5) No Room for Sinning

If you have truly been saved by God then you have been saved by a holy God. If you have been saved by Jesus Christ the Lord of all creation then you have been saved by the Holy One and transferred into His Kingdom. A life of habitual sinning is totally incompatible with such a profession. Sin should be battled. Mortified. Fought against. It should repulse you and drive you to the Cross in repentance and for forgiveness. If you are comfortable in sin then you are not living like one that has been saved. Sin should not be second nature.

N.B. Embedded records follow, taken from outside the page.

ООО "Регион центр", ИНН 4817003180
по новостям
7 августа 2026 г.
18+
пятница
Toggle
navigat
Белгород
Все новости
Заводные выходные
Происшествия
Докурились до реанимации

6) No Room for Self-Centered Living

If you have been bought by the Lord of Creation then you are not your own. You do not get to dictate your schedule. To receive Jesus Christ the Lord is to surrender to his Lordship. It is to become a doulos; a slave of God. Your desires must not be swallowed up by his desires. If you have a desire that opposes his desire then it must be surrendered to His. There is no room for self-centered living for those that have been bought. To live like you have been saved is to live like one that is owned by another.

7) No Room for Adultery

If it is Christ alone which saves and God alone that you belong to then you ought not go after other lovers. There is no room for spiritual adultery. There is no room to have great affections for others. If your life is to match your profession then it will mean that you are passionately in love with your God and King. It will mean that your heart is not drawn for another. It will mean brokenness and repentance when you fall. And it will mean running back to your love for healing and forgiveness. There is no room to look to another for joy, security, acceptance, love. Run to Christ alone.

8) No Room for Despair

If you have been truly saved then there is no room for despair. Despair, no matter how hard things get is never an appropriate response to the amazing grace that God has bestowed upon you. I know things are tough sometimes. Things can get really tricky. But a miserable Christian is not being faithful to his profession. You ought to be joyous and never in despair. Despair is to forget the sovereignty of God and the love of Christ.

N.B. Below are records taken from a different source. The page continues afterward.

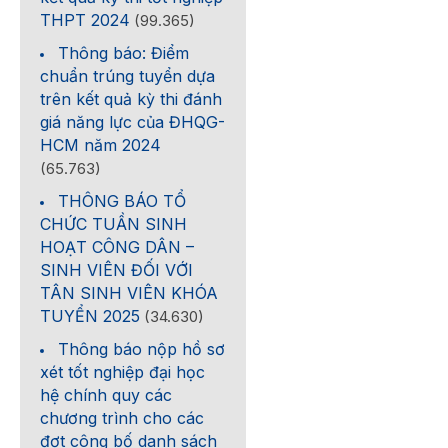
THPT 2024
(99.365)
Thông báo: Điểm
chuẩn trúng tuyển dựa
trên kết quả kỳ thi đánh
giá năng lực của ĐHQG-
HCM năm 2024
(65.763)
THÔNG BÁO TỔ
CHỨC TUẦN SINH
HOẠT CÔNG DÂN –
SINH VIÊN ĐỐI VỚI
TÂN SINH VIÊN KHÓA
TUYỂN 2025
(34.630)
Thông báo nộp hồ sơ
xét tốt nghiệp đại học
hệ chính quy các
chương trình cho các
đợt công bố danh sách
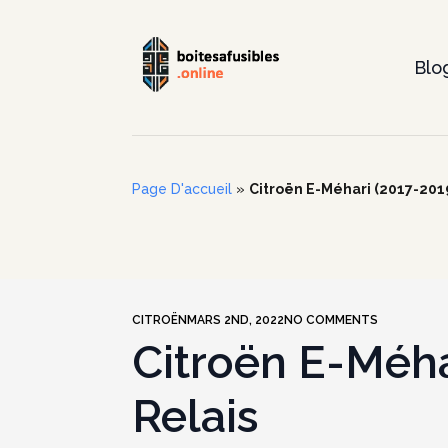
Blo
Page D'accueil
»
Citroën E-Méhari (2017-2019)
CITROËN
MARS 2ND, 2022
NO COMMENTS
Citroën E-Méha
Relais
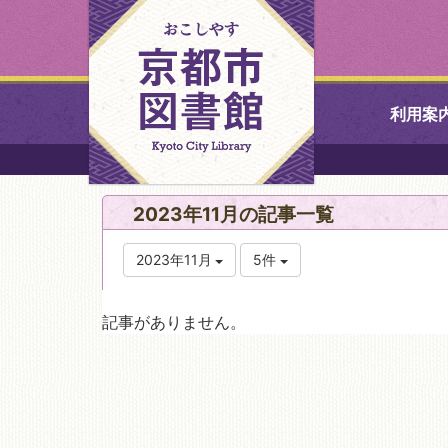
利用案
中央図書館
2023年11月の記事一覧
北図書館
2023年11月
5件
山科図書館
記事がありません。
久世ふれあ
書館
醍醐図書館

9) No Room for Complacency

How can you be complacent with such truths? If God has truly done this work in your heart then how can it be that it does not utterly consume you? How can you sit on this treasure as if it is just an every day occurrence. The church at Colossae is being called to action in this book. They are being called to set their minds on things above and stop being comfortable in this world. We cannot afford to be complacent with such eternal truths.

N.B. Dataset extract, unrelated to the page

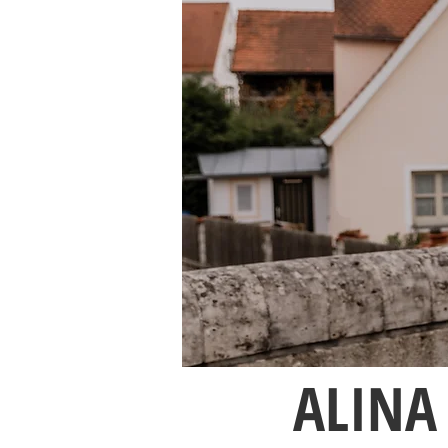
ALINA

10) Abounding in Thanksgiving

Lastly, and this one is directly from our text. This is in the present tense (ongoing action) and in the active voice. This is not something that is done to you. This is something you do in response to what God has done. It means live a life like Matthew Henry; abounding in thanksgiving. You are so awestruck by what Christ has done that you live a life of perpetual thank you. To abound in thanksgiving is to constantly focus on the gospel. It is to be giddy with the gospel. To abound in thanksgiving is to reflect the grace that was given to you. It is to be overflowing with love towards others because of the love given to you. Abound in Thanksgiving.


This verse in Colossians is the central verse because it is the foundational problem with the Colossians and it is often the foundational problem with believers today. Our lives do not match our profession. Therefore, we urge you to respond to God in two ways tonight.

1) Maybe God has done a work in your heart and you realize that you have never received Him in faith. You need to do that tonight. You need to repent and believe what God says about you and what he says about Jesus. You need to turn away from your self-centered living and embrace God-centered living. You need to receive Christ.

2) Maybe you need to live like it. I guarantee that everyone in here needs to respond to this. Nobody fully matches their profession or what they ought to be. There is a reason those things are in the present tense. You have been rooted that is the past action that governs the present actions—but these things are not completed. Those 10 things you will struggle with. Where do you need to repent and come to Christ for forgiveness and be renewed? Where do you need to trust in the promises more? Oh, run to the Cross this night!